++++ Kutipan Teks ++++

![Pelayanan menggunakan Speed boat](https://www.sesawi.net/wp-content/uploads/2020/11/Pelayanan-menggunakan-Speed-boat-696x497.jpg)
PROSESI misa di mana-mana memanglah sama adanya sebagai identitas Gereja Katolik yang satu, kudus, apostolik dan katolik.
Namun menjadi begitu berbeda, ketika umat mengadakan misa di sebuah stasi yang terpencil. Ketika pastornya tidak bisa rutin mengunjungi oleh karena medan yang cukup berat. Juga karena umatnya sangat unik, karena masih melekat dengan adat istiadat setempat.
Sehingga ketika dikunjungi oleh imam dan para frater, umat stasi akan sangat antusias dan Gereja menjadi penuh sesak karena umat beramai-ramai datang.
Dan ini terjadi secara nyata di Gereja Stasi Santa Maria Bunda Allah, Tanjung Beringin, Paroki Sepotong, Keuskupan Ketapang.
![](https://www.sesawi.net/wp-content/uploads/2020/11/Para-Frater-Bertugas-1024x731.jpg)
Bedanya di mana?
Apa yang menjadikan berbeda dari prosesi misa di Stasi Tanjung Beringin dengan prosesi misa di kota?

++++ Kumpulan Data ++++

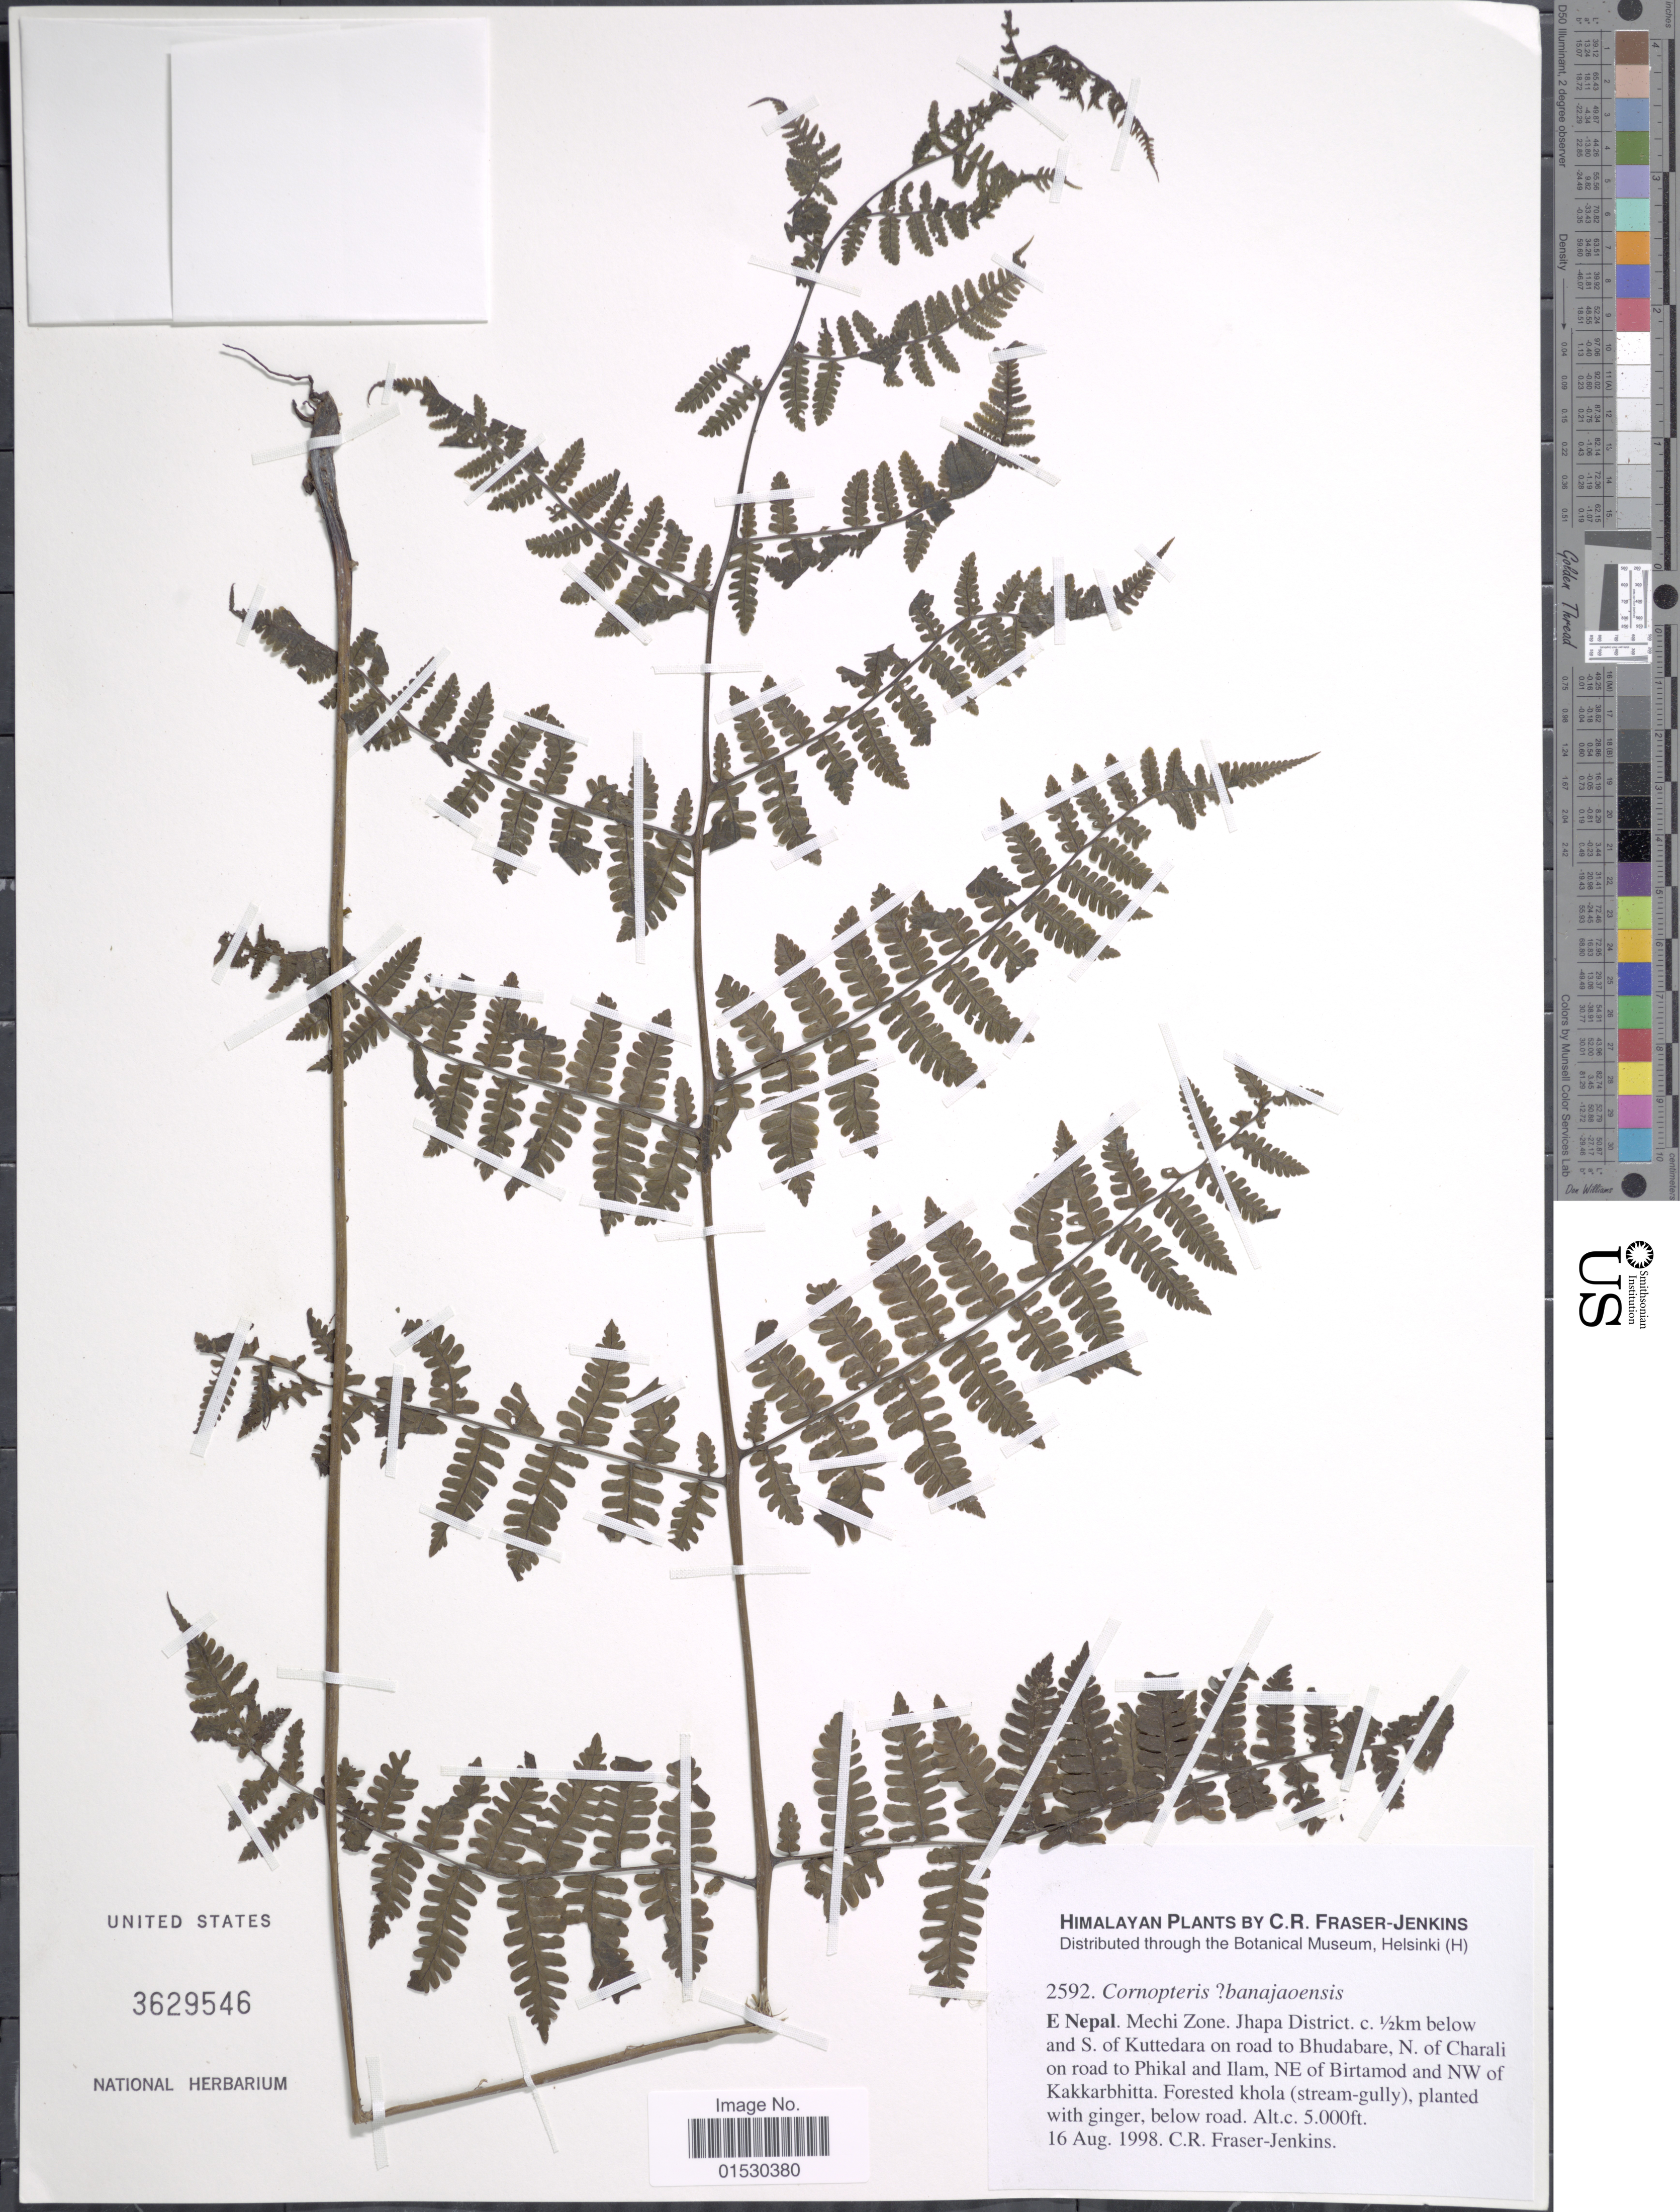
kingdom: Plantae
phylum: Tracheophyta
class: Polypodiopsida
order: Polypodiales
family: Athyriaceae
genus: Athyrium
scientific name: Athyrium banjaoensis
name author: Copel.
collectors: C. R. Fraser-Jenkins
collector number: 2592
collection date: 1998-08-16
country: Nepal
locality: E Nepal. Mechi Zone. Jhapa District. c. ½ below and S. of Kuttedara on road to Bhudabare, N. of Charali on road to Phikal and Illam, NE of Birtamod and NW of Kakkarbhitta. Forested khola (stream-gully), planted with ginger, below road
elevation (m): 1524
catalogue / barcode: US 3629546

++++

:: Ketentuan Tugas ::
• A. Salin tanpa perubahan bagian kutipan tentang misa di stasi terpencil, mulai dari "PROSESI misa di mana-mana" sampai "misa di kota?".
• B. Menurut kutipan tentang misa di stasi terpencil, di gereja mana hal itu terjadi secara nyata?
Daftar di atas tidak diperlukan.

:: Penyelesaian ::
• A.
PROSESI misa di mana-mana memanglah sama adanya sebagai identitas Gereja Katolik yang satu, kudus, apostolik dan katolik.
Namun menjadi begitu berbeda, ketika umat mengadakan misa di sebuah stasi yang terpencil. Ketika pastornya tidak bisa rutin mengunjungi oleh karena medan yang cukup berat. Juga karena umatnya sangat unik, karena masih melekat dengan adat istiadat setempat.
Sehingga ketika dikunjungi oleh imam dan para frater, umat stasi akan sangat antusias dan Gereja menjadi penuh sesak karena umat beramai-ramai datang.
Dan ini terjadi secara nyata di Gereja Stasi Santa Maria Bunda Allah, Tanjung Beringin, Paroki Sepotong, Keuskupan Ketapang.
![](https://www.sesawi.net/wp-content/uploads/2020/11/Para-Frater-Bertugas-1024x731.jpg)
Bedanya di mana?
Apa yang menjadikan berbeda dari prosesi misa di Stasi Tanjung Beringin dengan prosesi misa di kota?

• B. Hal itu terjadi di Gereja Stasi Santa Maria Bunda Allah, Tanjung Beringin, Paroki Sepotong, Keuskupan Ketapang.